四十肩・五十肩が発症する基本的なロジック
肩甲骨&鎖骨の動きが悪い
そもそも、肩関節は120°までしか上がりません。
そして、残りの60°は肩甲骨と鎖骨の動きでカバーしています。
つまり、肩甲骨(または鎖骨)の動きが悪くなると、その分だけ肩関節に負荷がかかって炎症の原因となります。
■鎖骨の動きについて
・腕を90°まで上げたとき、鎖骨は30°ほど上がります。
・腕を90°からさらに上へ上げていくと、鎖骨は軸回転しながら上がっていきます。
肩甲骨の動きが悪くなる原因は「手首・ヒジ」が内側へねじれて固まっているから
手首・ヒジの内側へのねじれ
↓
巻き肩&猫背(肩関節のズレ)
↓
肩甲骨の動きに制限
↓
腕を無理に動かして炎症
肩が上に上がってしまっている
肩が上に上がってる状態は、肩甲骨は実は「下方回旋」しています。
この状態で腕を上げるのは無理があります。腕を無理なく上げていくためには、肩が十分に落ちていることが重要です。

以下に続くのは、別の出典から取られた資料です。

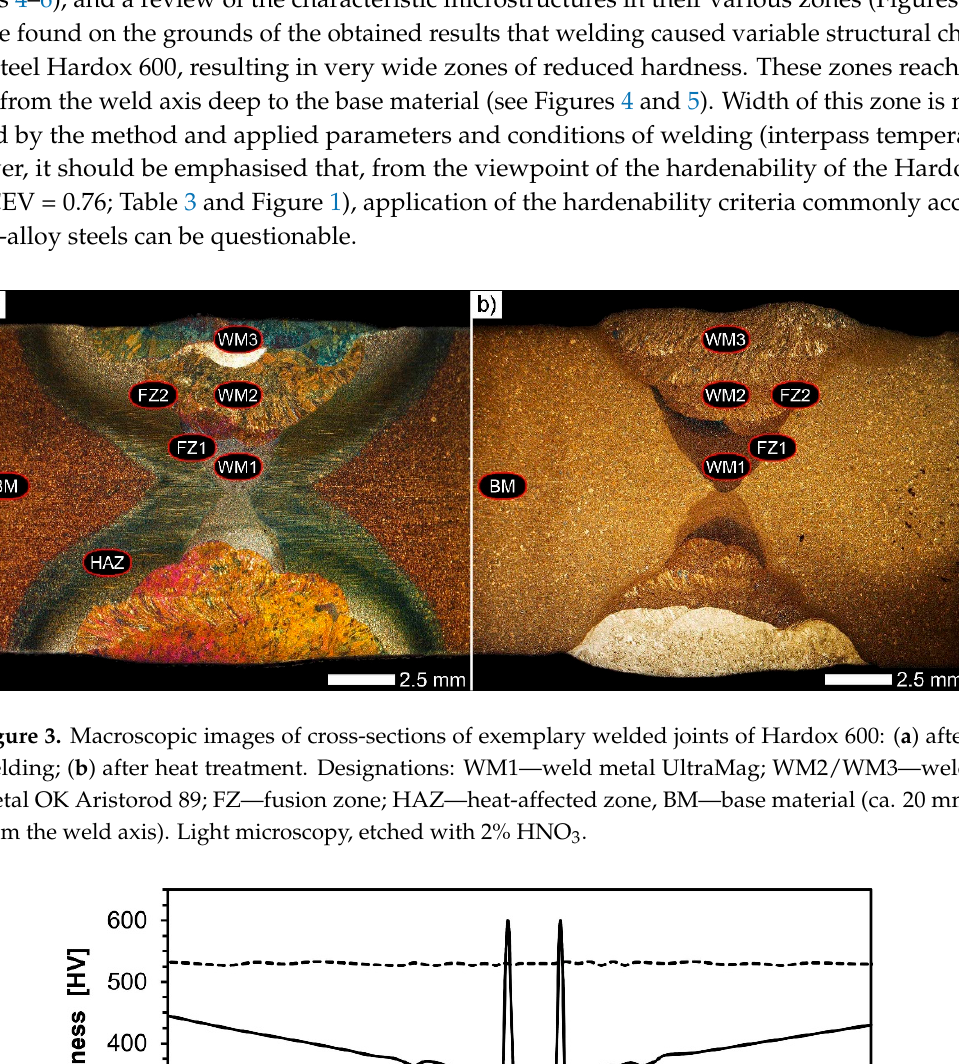
Figure 5. Hardness distribution in the welded joint of Hardox 600 along line 2 shown in Figure 2b: AW—after welding; HT—heat-treated.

※肩を上に上げる(緊張している)筋肉は、僧帽筋上部と肩甲挙筋
四十肩の人が苦手な動作❶
四十肩や、肩が痛い人は、腕を外側にねじる外旋運動をすると肩に痛みが出ます。
この外旋運動を阻害しているのは、肩甲下筋、広背筋、大円筋、大胸筋といった腕を内旋させる筋肉の緊張です。これらをゆるめていくと、肩の外旋がしやすくなり、痛みも減ります。
四十肩の人が苦手な動作❷
腕が上げづらい人は、巻き肩の状態(回内)で、筋肉や靭帯が固まってしまってるため、回外の動きに抵抗があります。
四十肩の人が苦手な動作❸
下の写真のように、鎖骨や上腕骨頭をうしろへ引く(胸をはる)可動域があることが、肩甲骨を上方回旋するための最低条件です。これが出来ないと、腕は90°より上へ上がっていきません。

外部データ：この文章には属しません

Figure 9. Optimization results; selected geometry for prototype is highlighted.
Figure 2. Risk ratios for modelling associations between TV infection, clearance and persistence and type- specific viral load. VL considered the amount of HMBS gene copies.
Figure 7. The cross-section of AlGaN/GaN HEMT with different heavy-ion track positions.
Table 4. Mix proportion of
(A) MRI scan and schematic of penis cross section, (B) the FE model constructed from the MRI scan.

腕が上げづらい人は、巻き肩の状態で、筋肉や靭帯が固まってしまってるため、この形をとることができません。
四十肩・五十肩を自力で改善する方法
➀肩甲骨をゆるめる
猫背になり肩甲骨の動きを悪くしているのは、
鎖骨の下にある鳥口突起についてる3つの筋肉(烏口腕筋、小胸筋、上腕二頭筋)
それと、手首に繋がってる筋肉(腕橈骨筋、長掌筋)です。
固まってしまった、これらの筋肉をゆるめることで、肩甲骨の動きが復活してきます。
やり方は、こちらの動画を参考にしてください。
■ 手首・ヒジをゆるめる
上に上げると痛い→腕橈骨筋
後ろに回すと痛い→長掌筋
■ 胸・肋骨をゆるめる
小胸筋、広背筋
まだ、改善が見られない場合は
②骨盤のゆがみを矯正する
腹斜筋、腸腰筋の緊張をとる
③足をゆるめる
立った状態で肩が上げづらい人には、「京骨」というツボに刺激を与えることで、首や肩がゆるむことが多いです。
食事と栄養について
糖質(甘い物を減らす)
炎症の原因の一つである糖質をなるべく減らします。特に甘い物には大量の白砂糖が含まれているので、極力避けたほうが身の為です。

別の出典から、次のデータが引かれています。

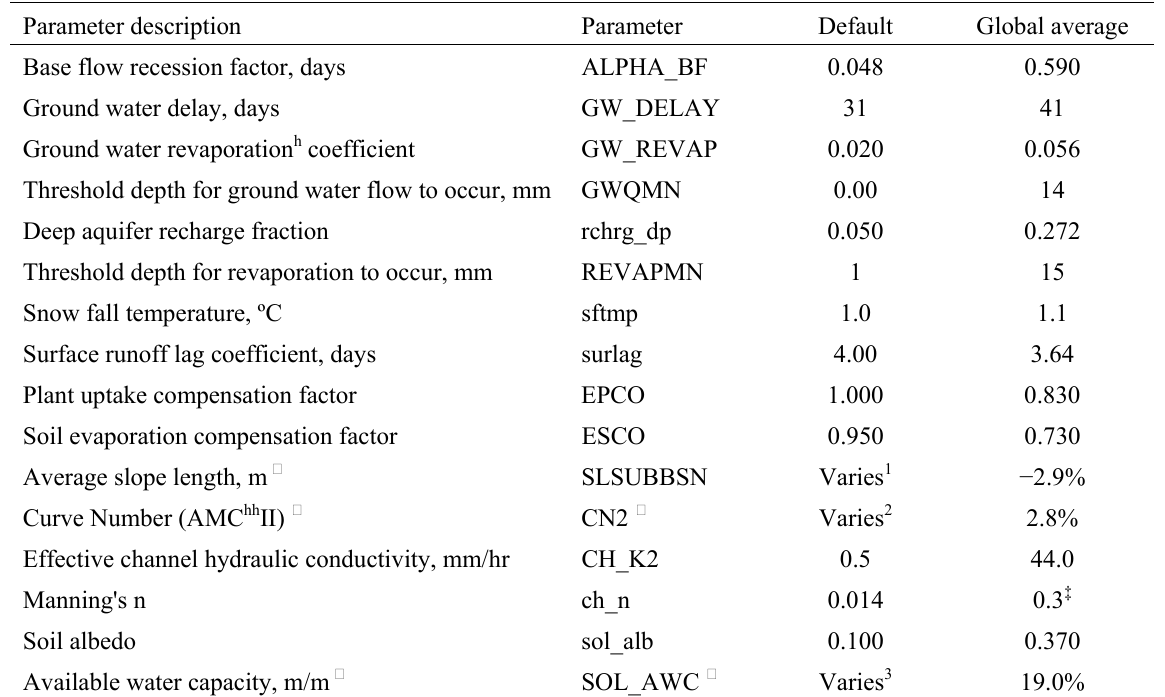
Table 3. Model parameter values obtained using global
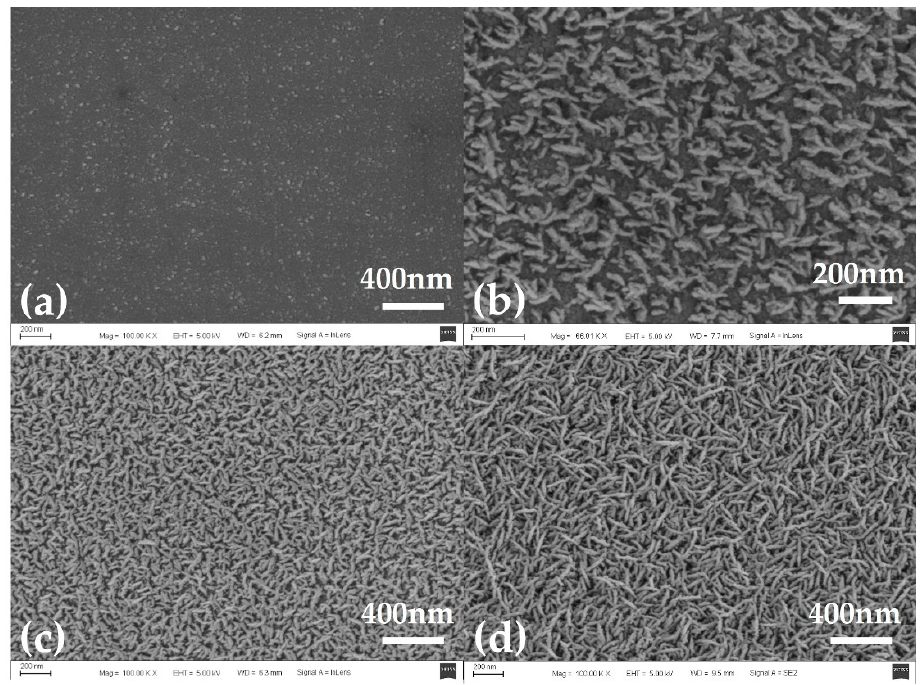
Figure 6. The surface morphology of iridium oxide films prepared with a sputtering time of ( a ) 1 min, ( b ) 3 min, ( c ) 5 min and ( d ) 15 min; the oxygen and argon flow rates were all maintained at 10 sccm during the sputtering process.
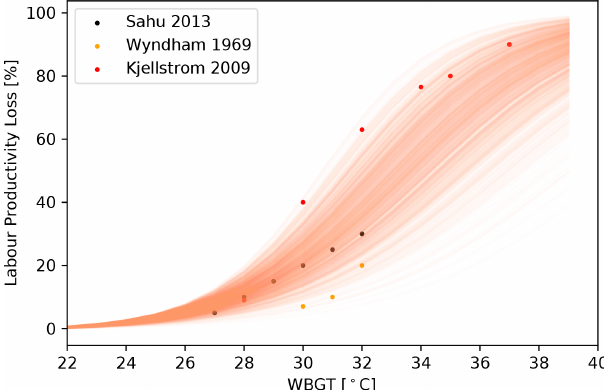
Figure 3. Distribution of impact functions describing the relation- ship between WBGT and percentage of labour productivity loss for people working at a moderate physical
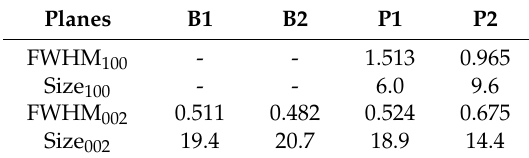
Table 4. FWHM ( ∆ ◦ 2 θ ) and domain size (nm) of HAP in the bones of Cololabis saira . Planes B1 B2 P1 P2 FWHM 100 - - 1.513 Size 100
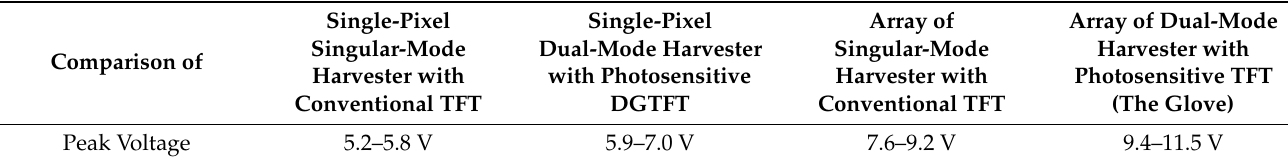
Table 3. Peak voltage extraction between harvesters with conventional and 3D photosensitive DGTFT.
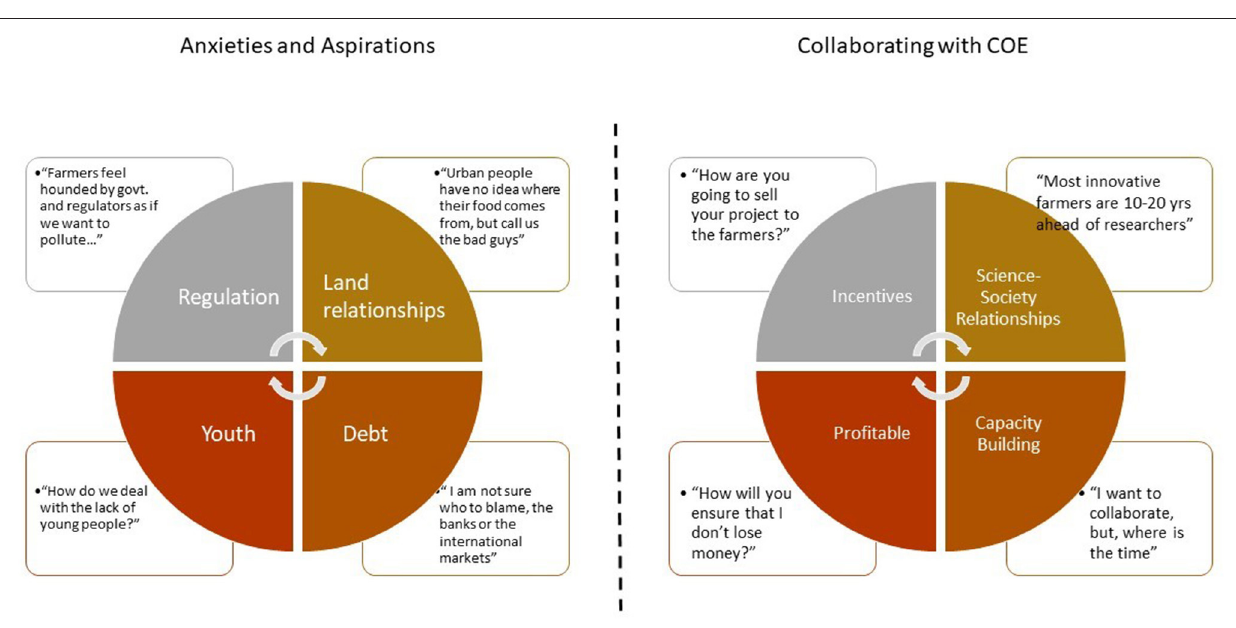
FIGURE 5 | Farmer opinions: emerging themes with representative direct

どこまで減らすかは、入れた分を全て使い切れる範囲まで。つまり、糖質が体内に余らないようにするのが一つの基準です。
タンパク質を多めにとる
そのかわりに、体の材料となるタンパク質を多めにとり、エネルギー源には脂質をとるようにします。
■ コラーゲンはタンパク質(肉、魚、卵)からとればいい
ちなみに、怪我や体の修復に「コラーゲン」が良いとよく言われますが、コラーゲンとはタンパク質の一種であり、人体を構成しているタンパク質の約30%がコラーゲンです。
つまり、コラーゲンドリンクみたいなものを頑張って飲まなくても、人間はそもそも、肉や魚からコラーゲンをいくらでも生成できるのです。
ビタミン・ミネラル
さらに、ビタミンC、Bで体の修復を促進し、マルチミネラルで全体の調整をはかります。
ちなみにマルチミネラルというのは、多種類のミネラルがバランス良く含まれていれば、それでいいので、サプリなどを使わなくても天然塩で十分です。
〇塩の正体
ビタミンC、Bに関しては、サプリでとったほうが楽だし有用です。
糖尿病だと四十肩・五十肩のリスク倍増
米国の整形外科医学アカデミーによると、糖尿病患者の10~20%が五十肩に悩まされているそう。
東京女子医科大学東医療センターの調査でも、肩の痛い中高年の患者に血液検査をして血糖値やHbA1cを調べると、糖尿病と診断された割合が約3割に上るという結果。
糖尿病がある人は、そうでない人と比べて五十肩になりやすく、治りにくいことが分かっています。
体の「糖化」からの炎症
糖尿病により血糖が高い状態が続くと、関節包などを構成しているコラーゲンが硬くなります。
これは「糖化」による現象です。
糖化とは?
糖質の過剰摂取または急な血糖値の上昇が原因で、余った糖質が体内にあるタンパク質と結合しAGEs(老化成分)に変性すること
活性酸素による酸化が「体のサビ」と言われるのに対し、糖化は「体のコゲ」と呼ばれています。
酸化も糖化も、いずれも炎症を引きおこす大きな要因になっています。
糖化 → 炎症 → 組織破壊
糖質(砂糖) を減らしたほうがいいと言っているのはこのためです。
というわけで、糖尿病のある人は五十肩の発症や悪化を防ぐためにも、食事や運動で血糖をコントロールすることがより重要になります。
【参考までに】糖化を防いでくれる物
・リンゴの抗糖化作用、抗酸化作用の効果
・レモンに含まれるクエン酸
・お茶に含まれるカテキン
・アーモンドのビタミンE
・ビタミンB群
しかし、当然のことながら一番重要なのは、糖質の過剰摂取をやめること。あるいは運動をして全ての糖質を消費し切ることのどちらかです。
それをしない限り、いくら抗糖化作用の物を食べても効果は望めません。
最後によくありがちな注意点
鎮痛薬と湿布薬を整形外科などで必ず渡されますが、これらを長期的に使って治癒に向かうことは、まずありません。
基本的に「痛み止め」は、痛くて我慢できない時に仕方なく使う程度のものであり、1週間以上続けて使用するとか長期の使用には全く適していません。
あくまで、「我慢できない痛みを抑える」ための薬であって、治すための薬ではないということを理解しておかないといけません。
むしろ、使えば使うほど回復が遅れます。